### Page extract
Bank of Marin v. England, 385 U.S. 99 (1966)

Bank of Marin v. England

No. 63

Argued October 20, 1966

Decided November 21, 1966

385 U.S. 99




Petitioner, a bank, honored checks drawn before, but presented for payment after, the depositor had filed a voluntary bankruptcy petition, the bank being unaware of the bankruptcy proceeding. On the trustee's application for a turnover order, the referee held the bank and the payee jointly liable to the trustee for the amount of the checks. The payee fully paid the joint judgment and served demand upon the bank for contribution. From the District Court's affirmance of the referee's order, only the bank appealed. The Court of Appeals affirmed, holding that regardless of whether the bank knew of the bankruptcy the bankrupt's checking account became frozen when the bankruptcy petition was filed by virtue of § 70a of the Bankruptcy Act, which "by operation of law" as of the date of the filing of the petition vests the trustee with the bankrupt's title to described kinds of property "including rights of action."


1. The payee's payment of the joint judgment does not moot the case, since the payee can still sue the petitioner for contribution. Pp. 385 U. S. 100-101.

2. Absent revocation of its authority or knowledge of the bankruptcy, a bank cannot be held liable for honoring checks drawn before a depositor filed a voluntary bankruptcy petition. Pp. 385 U. S. 101-103.

(a) The bank is the depositor's debtor and, unless there has been revocation giving the bank notice, must honor checks drawn upon it. P. 385 U. S. 101.

(b) The act of filing a voluntary bankruptcy petition does not per se constitute notice to the bank. P. 385 U. S. 102.

(c) It would be inequitable to hold the bank liable for an invalid transfer under §§ 70d(5) and 18f of the Act when the force of those provisions can be maintained by imposing liability on the payee of the checks, the creditor of the bankrupt which benefited from the transaction. Pp. 385 U. S. 102-103.

352 F.2d 186, reversed.

Page 385 U. S. 100

MR. JUSTICE DOUGLAS delivered the opinion of the Court.

### Exercise requirements
In the Bank of Marin v. England summary, why doesn't the payee's full payment of the joint judgment make the case moot? Explain in one to three sentences.

### Source data
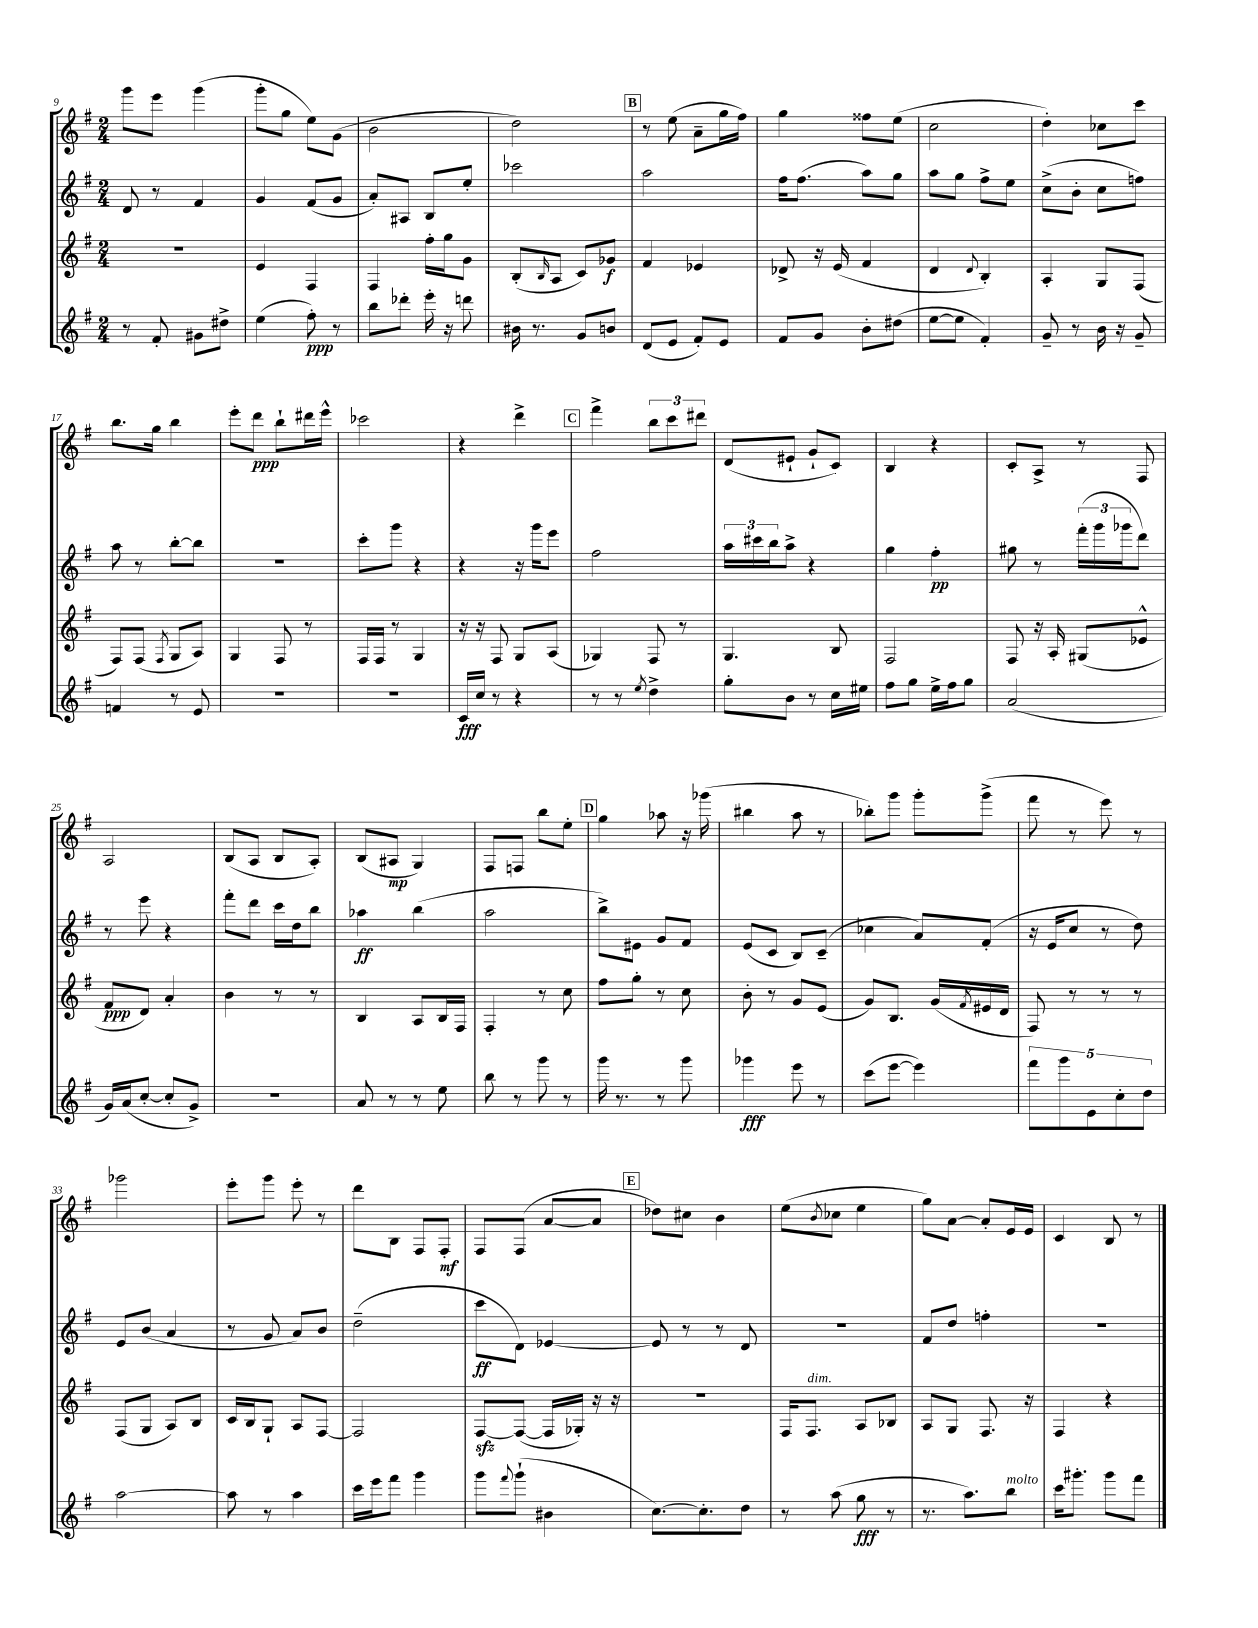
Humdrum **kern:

### Problem solution
The payee paid the whole joint judgment, but it can still sue the bank for contribution. Because that claim against the bank remains open, the case is not moot.